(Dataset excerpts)
▬▬▬▬▬▬

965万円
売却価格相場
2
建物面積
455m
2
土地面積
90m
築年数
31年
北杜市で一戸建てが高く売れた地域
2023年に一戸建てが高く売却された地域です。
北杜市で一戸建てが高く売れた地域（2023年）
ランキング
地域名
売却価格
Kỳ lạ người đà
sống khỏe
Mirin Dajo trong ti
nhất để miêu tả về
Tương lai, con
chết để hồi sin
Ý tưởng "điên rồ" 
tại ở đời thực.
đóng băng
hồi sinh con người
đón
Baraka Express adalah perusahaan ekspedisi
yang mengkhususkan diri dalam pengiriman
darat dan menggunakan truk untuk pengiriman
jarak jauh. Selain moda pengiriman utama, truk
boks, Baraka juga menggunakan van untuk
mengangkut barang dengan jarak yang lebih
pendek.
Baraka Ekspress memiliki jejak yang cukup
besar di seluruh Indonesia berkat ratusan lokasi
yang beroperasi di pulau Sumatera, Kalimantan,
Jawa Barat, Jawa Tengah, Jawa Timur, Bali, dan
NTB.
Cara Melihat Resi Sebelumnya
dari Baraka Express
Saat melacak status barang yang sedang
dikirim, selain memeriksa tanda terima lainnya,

▬▬▬▬▬▬

WHAT YOU SHOULD DO → Extract every line of the listing above and reproduce each one without any change.

FINAL ANSWER →
965万円
売却価格相場
2
建物面積
455m
2
土地面積
90m
築年数
31年
北杜市で一戸建てが高く売れた地域
2023年に一戸建てが高く売却された地域です。
北杜市で一戸建てが高く売れた地域（2023年）
ランキング
地域名
売却価格
Kỳ lạ người đà
sống khỏe
Mirin Dajo trong ti
nhất để miêu tả về
Tương lai, con
chết để hồi sin
Ý tưởng "điên rồ" 
tại ở đời thực.
đóng băng
hồi sinh con người
đón
Baraka Express adalah perusahaan ekspedisi
yang mengkhususkan diri dalam pengiriman
darat dan menggunakan truk untuk pengiriman
jarak jauh. Selain moda pengiriman utama, truk
boks, Baraka juga menggunakan van untuk
mengangkut barang dengan jarak yang lebih
pendek.
Baraka Ekspress memiliki jejak yang cukup
besar di seluruh Indonesia berkat ratusan lokasi
yang beroperasi di pulau Sumatera, Kalimantan,
Jawa Barat, Jawa Tengah, Jawa Timur, Bali, dan
NTB.
Cara Melihat Resi Sebelumnya
dari Baraka Express
Saat melacak status barang yang sedang
dikirim, selain memeriksa tanda terima lainnya,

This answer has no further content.